According to The Verge, “verified users would have 90 days to subscribe or lose their blue checkmark.” That’s good news for all the culture reporters living within a 12-foot radius of a Blank Street Coffee who still haven’t made up their mind about whether or not they want to shell out in order to cling to their one avatar of self-worth. The timeline is less generous for the actual Twitter employees working on the project, who were apparently told on Sunday that they have until November 7 to launch the feature or they will be fired, per The Verge. Never let anyone tell you that Musk does not know how to motivate his labor force.

This is a real gloating moment for Twitter obsessives (a.k.a. dorks who failed to get together a good client roster after graduating with a PsyD and are now pivoting to front-facing confessional comedy) who have resisted the siren call of a blue check, despite having a big enough following to merit one. This sort of person is too punk to have the albatross of a blue check hanging around their necks because it would’ve meant choosing status symbols and belonging to an elitist organization over total fuckin’ free speech freedom. These badass chicas don’t want institutional recognition, they want to spend all day Photoshopping Jair Bolsonaro into different Victorian rest cure situations from anonymous monikers that are probably some combination of the word “bimbo” and “420” and is also somehow a pun on the name “Chasten Buttigieg” (Twitter made being a dumb slut cool, if you’ll remember).

But I have never been edgy, and I confess that I love my blue check mark. I’m not afraid to admit that I got it via my employer. Once, many years ago as a freelance beauty writer, I even did the hard work of applying for a blue check myself. I was so entrepreneurial back then, to great success. But then, one day in 2018, I tweeted “die bitch” at the president, and got both my account and my check mark taken away (luckily, this kind of tragedy will never happen again under Musk’s Freedom Regime).

I had to rebuild my Twitter account from scratch, but about a year into my job at Gawker, I got verified again, by virtue of this employment. Let me tell you, this blue check has done more for me than obtaining an MFA. It has allowed me to slide into DMs I never would have dreamed of accessing before the blue. People are more likely to open messages from randos with blue check marks. And, to the casual Twitter-using sort of people who care about this sort of thing, the blue thing next to my name gives me legitimacy, something no degree ever has.
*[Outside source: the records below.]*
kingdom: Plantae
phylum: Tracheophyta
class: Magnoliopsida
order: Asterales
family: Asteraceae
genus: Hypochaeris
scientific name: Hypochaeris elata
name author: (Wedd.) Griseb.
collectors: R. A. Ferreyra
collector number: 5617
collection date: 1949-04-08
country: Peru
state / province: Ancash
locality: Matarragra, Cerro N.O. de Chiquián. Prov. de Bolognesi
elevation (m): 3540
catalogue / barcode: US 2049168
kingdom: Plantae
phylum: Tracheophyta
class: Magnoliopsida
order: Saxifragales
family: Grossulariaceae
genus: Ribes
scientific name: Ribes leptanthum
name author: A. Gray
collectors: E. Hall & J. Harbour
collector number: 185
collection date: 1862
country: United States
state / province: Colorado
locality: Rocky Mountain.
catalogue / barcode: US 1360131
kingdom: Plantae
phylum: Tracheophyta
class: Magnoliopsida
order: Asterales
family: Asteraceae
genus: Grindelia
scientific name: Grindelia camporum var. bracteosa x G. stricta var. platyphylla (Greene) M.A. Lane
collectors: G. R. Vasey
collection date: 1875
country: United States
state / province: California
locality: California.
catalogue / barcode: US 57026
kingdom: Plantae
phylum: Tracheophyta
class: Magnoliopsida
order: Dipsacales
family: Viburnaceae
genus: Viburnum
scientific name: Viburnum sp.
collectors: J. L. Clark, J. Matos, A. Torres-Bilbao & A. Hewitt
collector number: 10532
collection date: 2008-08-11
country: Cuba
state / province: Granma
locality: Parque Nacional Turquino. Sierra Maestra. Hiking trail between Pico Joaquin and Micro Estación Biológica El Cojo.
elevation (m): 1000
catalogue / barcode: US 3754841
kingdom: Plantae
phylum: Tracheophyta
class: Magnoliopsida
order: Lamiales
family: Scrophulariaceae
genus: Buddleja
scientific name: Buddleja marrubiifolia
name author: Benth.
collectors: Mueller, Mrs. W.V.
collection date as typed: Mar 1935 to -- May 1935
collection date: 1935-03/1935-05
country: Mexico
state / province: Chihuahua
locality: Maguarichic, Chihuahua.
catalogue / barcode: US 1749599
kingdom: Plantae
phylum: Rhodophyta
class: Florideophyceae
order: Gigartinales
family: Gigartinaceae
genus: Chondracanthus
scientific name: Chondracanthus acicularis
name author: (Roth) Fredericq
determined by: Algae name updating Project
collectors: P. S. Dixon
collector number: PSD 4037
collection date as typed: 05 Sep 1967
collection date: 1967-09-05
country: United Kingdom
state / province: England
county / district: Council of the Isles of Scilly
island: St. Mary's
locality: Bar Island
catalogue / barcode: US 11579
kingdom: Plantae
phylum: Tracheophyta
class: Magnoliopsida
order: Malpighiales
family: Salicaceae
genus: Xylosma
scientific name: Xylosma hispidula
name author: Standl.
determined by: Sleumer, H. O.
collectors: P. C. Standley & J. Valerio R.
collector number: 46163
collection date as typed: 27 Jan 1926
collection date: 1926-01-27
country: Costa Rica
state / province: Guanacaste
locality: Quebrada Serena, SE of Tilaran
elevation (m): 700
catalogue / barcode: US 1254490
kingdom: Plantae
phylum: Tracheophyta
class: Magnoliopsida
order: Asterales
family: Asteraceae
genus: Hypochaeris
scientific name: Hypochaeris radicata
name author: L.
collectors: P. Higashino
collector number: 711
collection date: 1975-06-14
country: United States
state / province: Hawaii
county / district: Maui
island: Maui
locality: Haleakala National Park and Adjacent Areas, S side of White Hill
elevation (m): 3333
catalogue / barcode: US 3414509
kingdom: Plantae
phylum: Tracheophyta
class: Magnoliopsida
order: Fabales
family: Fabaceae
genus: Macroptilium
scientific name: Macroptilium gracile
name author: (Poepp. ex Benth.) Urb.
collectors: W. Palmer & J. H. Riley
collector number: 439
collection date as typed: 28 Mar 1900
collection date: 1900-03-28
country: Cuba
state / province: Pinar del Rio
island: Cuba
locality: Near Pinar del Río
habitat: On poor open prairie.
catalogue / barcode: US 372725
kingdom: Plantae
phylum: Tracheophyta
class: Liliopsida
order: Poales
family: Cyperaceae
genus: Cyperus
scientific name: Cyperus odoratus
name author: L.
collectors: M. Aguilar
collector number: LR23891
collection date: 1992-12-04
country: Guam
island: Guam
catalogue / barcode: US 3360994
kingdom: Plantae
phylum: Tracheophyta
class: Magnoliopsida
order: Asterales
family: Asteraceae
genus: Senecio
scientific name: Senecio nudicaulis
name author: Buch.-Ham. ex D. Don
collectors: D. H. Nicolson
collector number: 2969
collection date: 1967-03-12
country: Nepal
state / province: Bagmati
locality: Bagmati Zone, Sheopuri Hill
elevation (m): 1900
I’ll miss my sweet blue badge. Maybe the company that owns Gawker can pay for her renewal, but I’m not counting on it — that’s money that could be better spent acquiring new publications or authentic Napoleon hats.

Now there seems to be something of a mass exodus from Twitter. Everyone’s being all, “I’ll miss this weird little family,” but I’m not like that. Sometimes I’ll get two likes on a post that deserved six likes, and that alone can send me into an hours-long tailspin. Twitter is the thief of joy and the granter of envy. The one good thing about it was my blue check mark. I say goodbye to all that, maybe, unless — like everything else this freaking guy does — this plan ends up little more than huff and bluster.